Durante il Summit, Luischi ha illustrato come l’AI sia oggi parte integrante delle attività di underwriting, del pricing e della gestione sinistri, con benefici concreti in termini di analisi più accurate, flussi più rapidi e maggiore continuità del servizio. Anche nel customer service la tecnologia supporta il lavoro dei team, migliorando la qualità delle interazioni grazie a strumenti pensati per rendere più fluido l’intero percorso cliente.

L’AI come sinonimo di metodo, controllo e visione

Uno dei punti centrali condivisi da Luischi riguarda la necessità di superare la narrativa dell’AI come “bolla”. Il valore, ha spiegato, dipende dalla capacità di integrarla in contesti specifici. Viene sottolineato come il valore dell’AI dipenda soprattutto dalla capacità di:

 • integrarla in contesti mirati;
 • costruire processi scalabili;
 • governare la qualità dei dati;
 • mantenere un’interazione costante tra business e tecnologia.

Un’impostazione che evita approcci generalisti e punta a un utilizzo orientato al risultato. Un modello che riflette la linea strategica di Prima: l’innovazione è utile solo quando semplifica, accelera o rafforza un servizio reale.

Questa visione è stata sottolineata da Ottathycal, che ha definito underwriting, pricing e sinistri come “applicazioni perfette” per l’utilizzo dell’AI, in cui è possibile osservare con chiarezza l’impatto della tecnologia sulla qualità e sull’efficienza del servizio.

Tecnologia e rete: un modello che valorizza le persone

Ciò che distingue ulteriormente la strategia dell’azienda è la volontà di far convivere tecnologia e capitale umano all’interno dello stesso modello operativo. Con oltre 1.600 partner sul territorio, Prima ha costruito un sistema in cui la competenza locale rimane centrale, mentre l’AI supporta le attività più complesse permettendo ai professionisti di concentrarsi sull’ascolto e sull’intermediazione. Il risultato è un modello bilanciato, in cui digitale e relazione diretta non si escludono, ma si rafforzano a vicenda.
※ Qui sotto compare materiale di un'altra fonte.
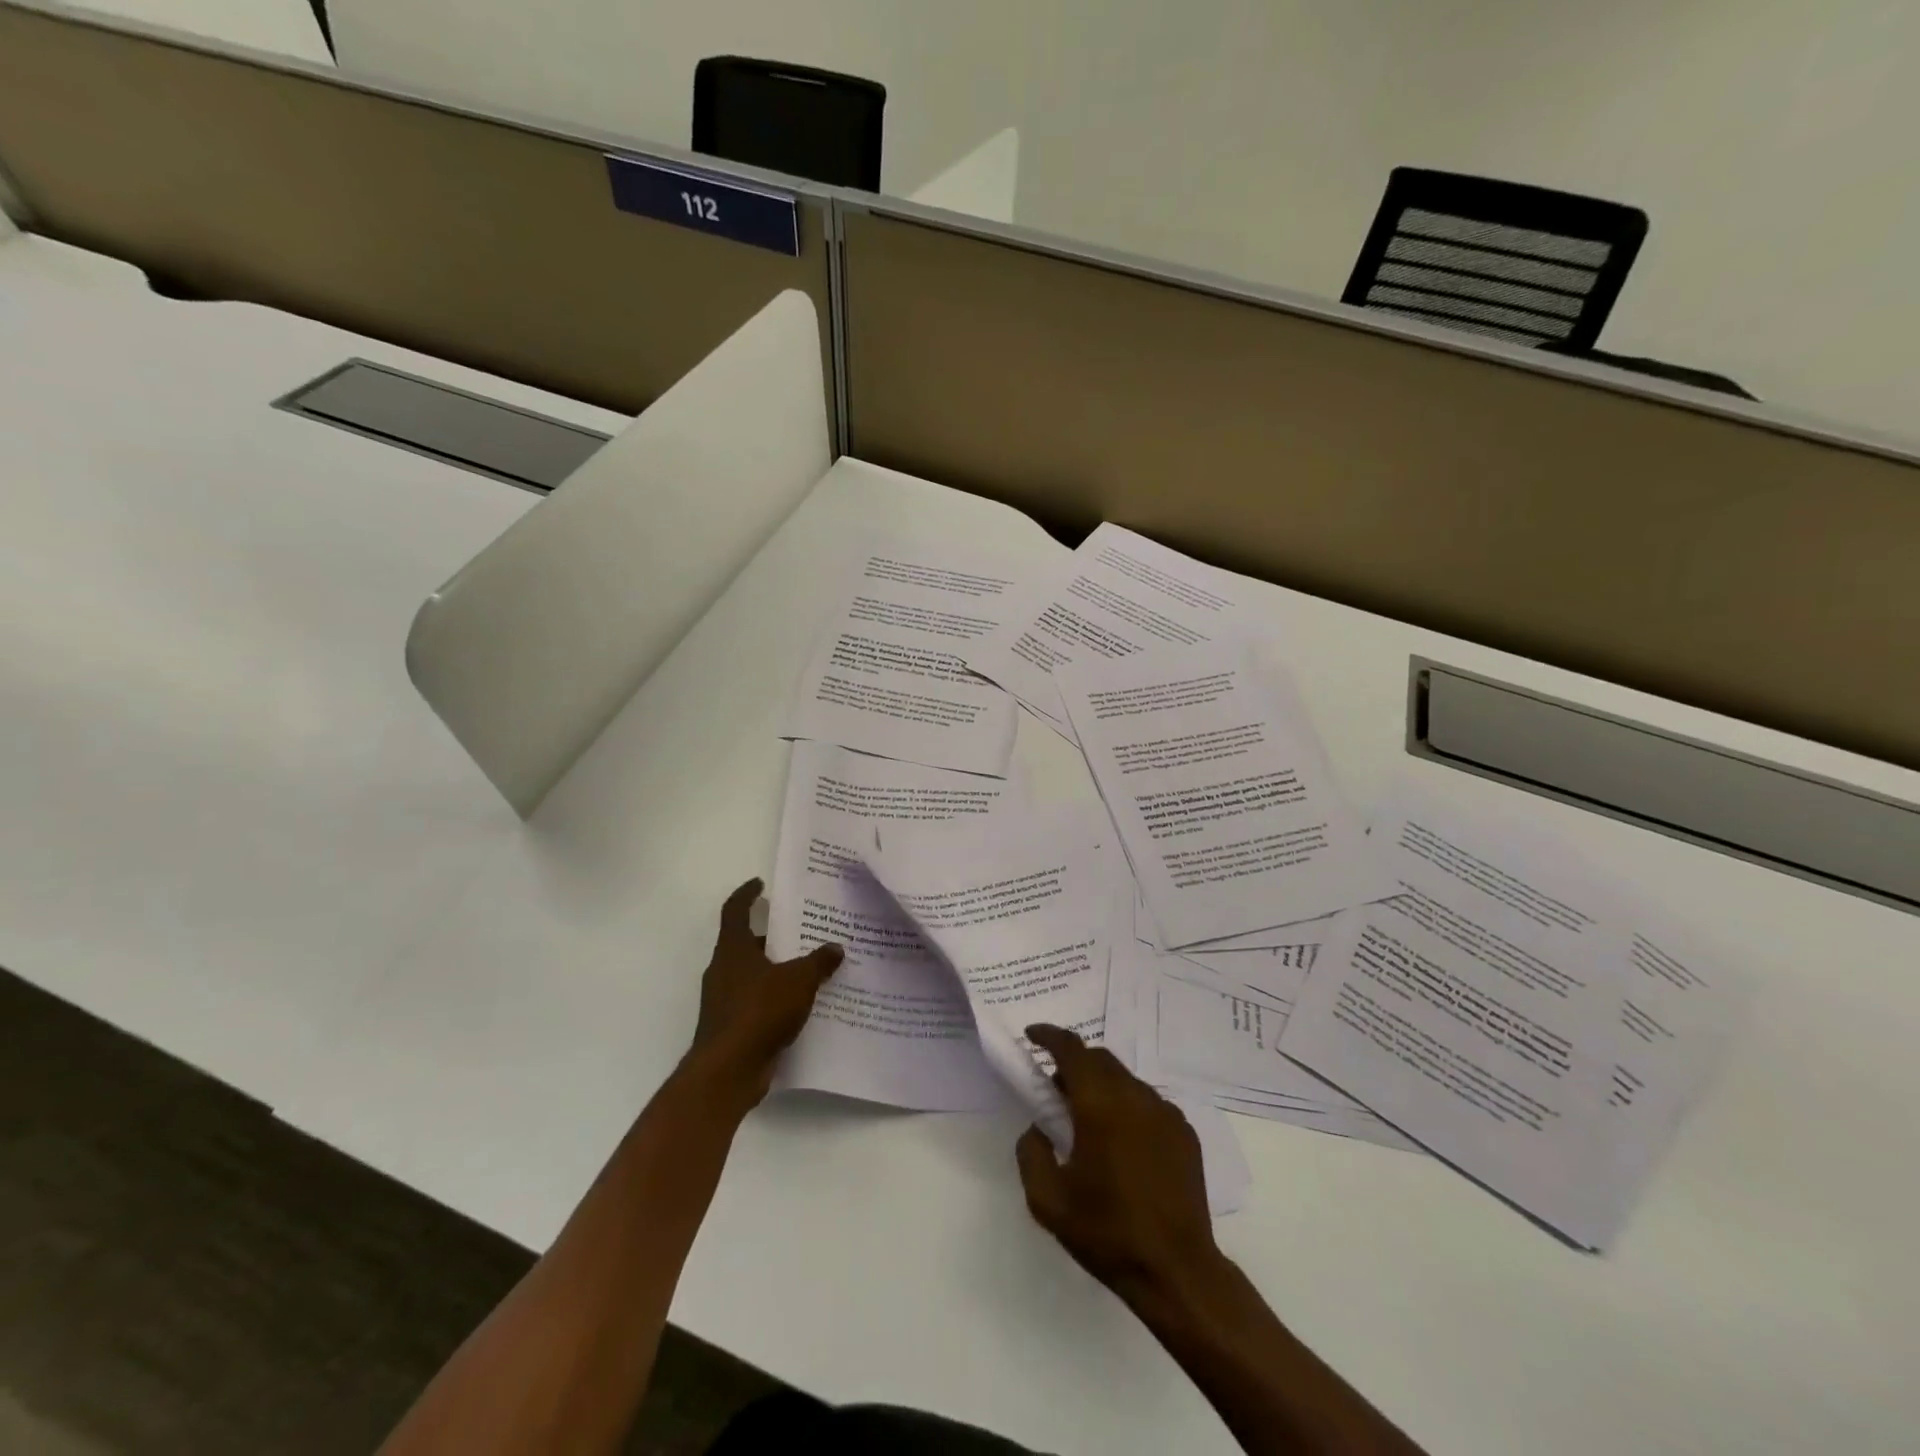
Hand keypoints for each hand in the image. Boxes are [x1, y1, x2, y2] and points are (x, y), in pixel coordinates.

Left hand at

Un’impostazione che viene declinata in ogni ambito in cui Prima è presente con iniziative che valorizzano precisione, collaborazione e capacità di controllo, come già mostrato da progetti aziendali che uniscono valori sportivi e identità di marca . È un ecosistema in cui performance e attenzione al dettaglio diventano una cultura condivisa, applicabile anche ai processi assicurativi.

Una tecnologia che accompagna l’evoluzione del settore

Per l’insurtech l’obiettivo non è ampliare indiscriminatamente l’adozione tecnologica, ma inserirla dove ha un impatto reale, contribuendo a rendere più chiari i passaggi operativi e più veloce la gestione dei percorsi assicurativi.

Questa traiettoria risponde a una richiesta crescente del mercato: servizi più rapidi, informazioni accessibili e un’esperienza coerente lungo tutto il ciclo di vita della polizza. L’intelligenza artificiale, in questo quadro, diventa uno strumento che accompagna l’evoluzione del settore senza sostituire le competenze umane, ma valorizzandole.

Una visione che anticipa il futuro della protezione

L’approccio di Prima Assicurazioni mostra come l’AI possa generare valore quando è adottata con pragmatismo e visione, integrandosi con processi interni e rete sul territorio. È un percorso in cui tecnologia, persone e organizzazione collaborano per costruire un modello operativo solido, efficiente e vicino agli utenti.

Questa prospettiva non guarda all’intelligenza artificiale come a una promessa distante, ma come a uno strumento capace di migliorare già oggi la qualità del servizio e la capacità di rispondere ai bisogni reali delle persone.